Today an expert with voice samples of the person they want to spoof can produce a falsified audio or video in seconds.

And, mind you, a deepfake doesn’t have to be a complete message. A 15-second doctored clip, spreading like wildfire on social media could do enormous damage to a politician’s or a corporate honcho’s career.

Implications

AI and its subsets – machine learning and deep learning are momentous technologies which carry implications, both good and bad.

Today only specialists who know how to entwine technological ingenuity with computing power can create deepfakes. But as the tech curve climbs higher, speech synthesis and facial reenactments will be cheaper to make.

Soon there will be apps that are going to render near-perfect manipulative audios or videos in seconds.

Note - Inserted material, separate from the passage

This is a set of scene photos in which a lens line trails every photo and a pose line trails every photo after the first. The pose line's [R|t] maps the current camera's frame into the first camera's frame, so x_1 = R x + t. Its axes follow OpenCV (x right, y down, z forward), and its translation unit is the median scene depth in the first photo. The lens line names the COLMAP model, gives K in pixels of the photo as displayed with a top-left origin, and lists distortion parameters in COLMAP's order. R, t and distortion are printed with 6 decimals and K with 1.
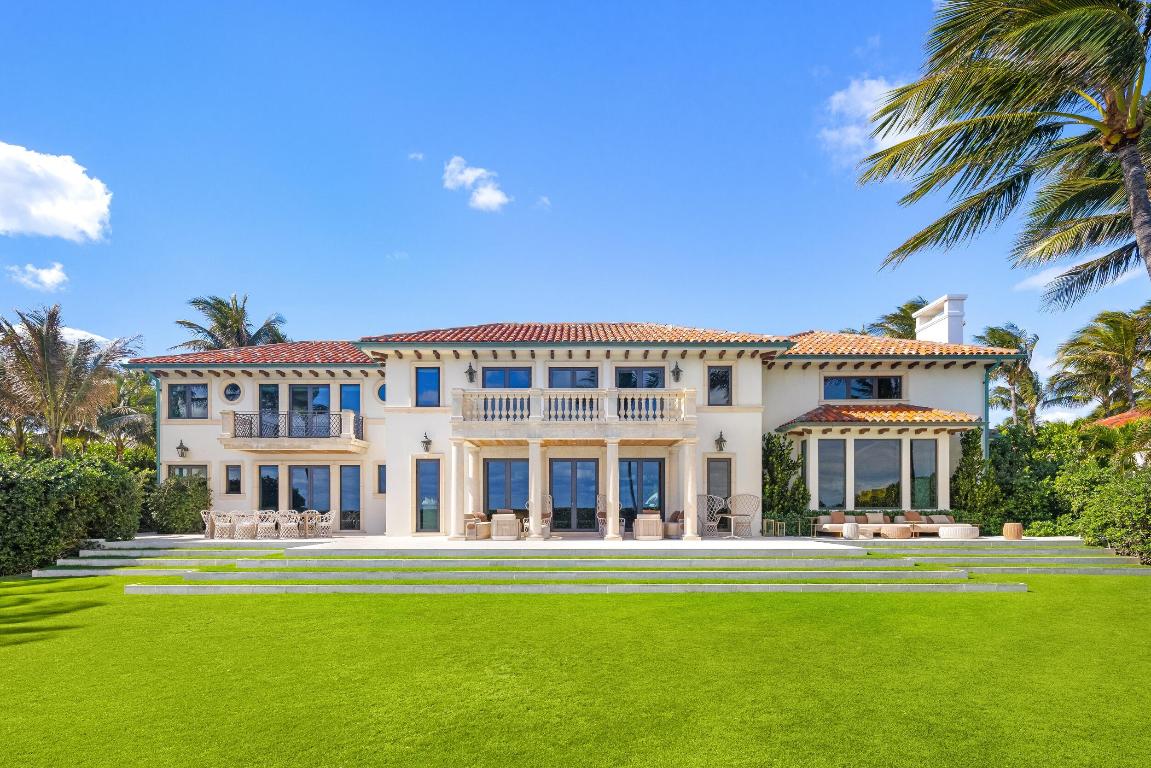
lens RADIAL K [[556.3, 0, 573.3], [0, 556.3, 384.4], [0, 0, 1]] dist [-0.002782, -0.000483]
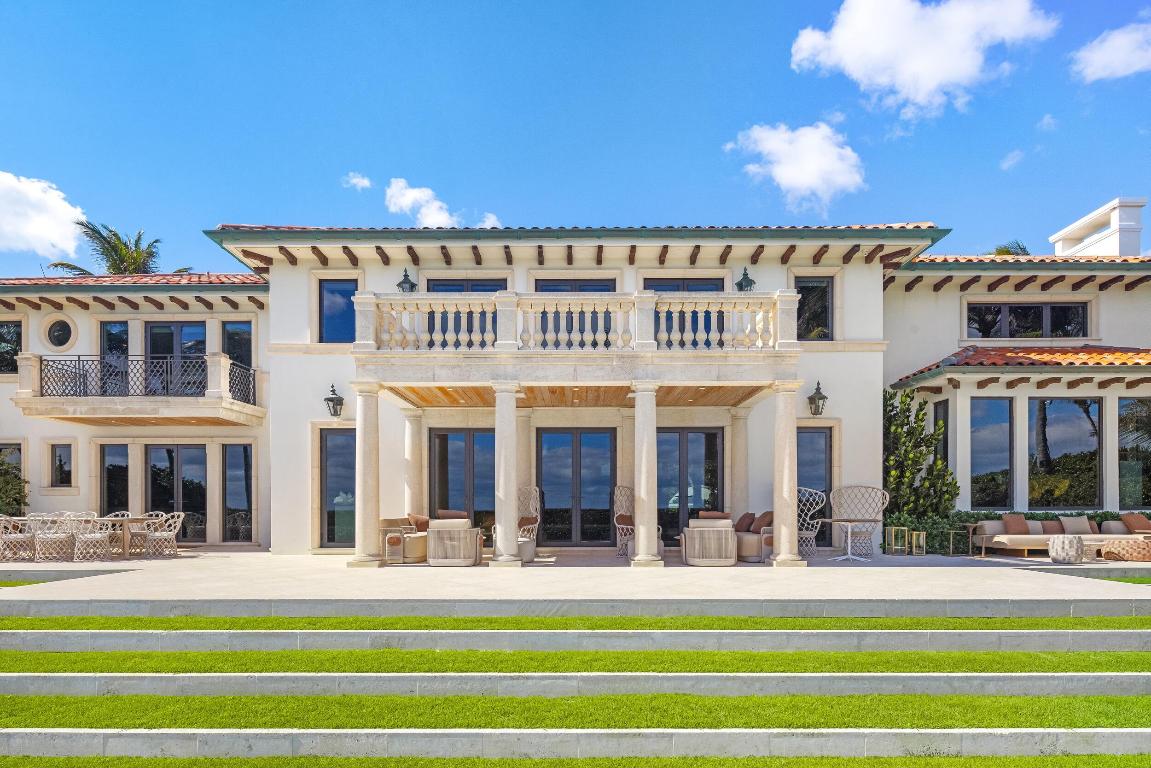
lens RADIAL K [[556.3, 0, 577.7], [0, 556.3, 384.7], [0, 0, 1]] dist [-0.002782, -0.000483]
pose [[0.999996, 0.000126, 0.002827, 0.001185], [-0.000116, 0.999994, -0.003404, 0.088544], [-0.002827, 0.003403, 0.999990, 0.388892]]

Call it the dark side of the democratization of technology, but it’s inevitable.

AI editors like FaceApp are already blurring the lines between reality and fiction, raising red flags among law enforcement agencies. The FBI even called the Russian app a counterintelligence threat.

Dessa’s principal machine-learning architect, Alex Krizhevsky says, “Human-like speech synthesis is soon going to be a reality everywhere.”

In short, it’s a scary, dystopian scenario.

What can be done about it?

Since deepfakes are an evolving scenario, no flawless solutions exist as of today. Broadly speaking, raising public awareness and technology countermeasures are two ways to combat deepfakes.

People need to be told that seeing is no longer believing and that the words and actions in a video can be startlingly fabricated.

If you see an out-of-place video that stirs up sentiments, you should not trust its veracity. So awareness can go a long way in stemming the distribution of deepfakes; stopping the production is an altogether different challenge.

On the tech front, a number of organizations, including startups, university labs, and research institutions are devising measures to detect deepfakes. Apparently, spotting a fake image is much easier – via unrealistic skin tones and different background hues – than spotting a fake video.

Vincent Nozick of Université Gustave Eiffel explains that while there are lots of small imperfections in an image, a video is a succession of images with a lot less noise because it has been absorbed by very high compression.

The US-based non-profit research institute, SRI, is working at developing a multi-pronged technique to detect deepfakes called SAVI (Spotting Audio-Visual Inconsistencies). But the success of these technologies is also contingent upon what the rogue parties do. Will they find new ways to blunt or trump the detection countermeasures?

In my opinion, it is going to be a long battle between detectors and deepfake creators. Right now, public awareness coupled with technological solutions seems to be the key to thwarting this impending threat.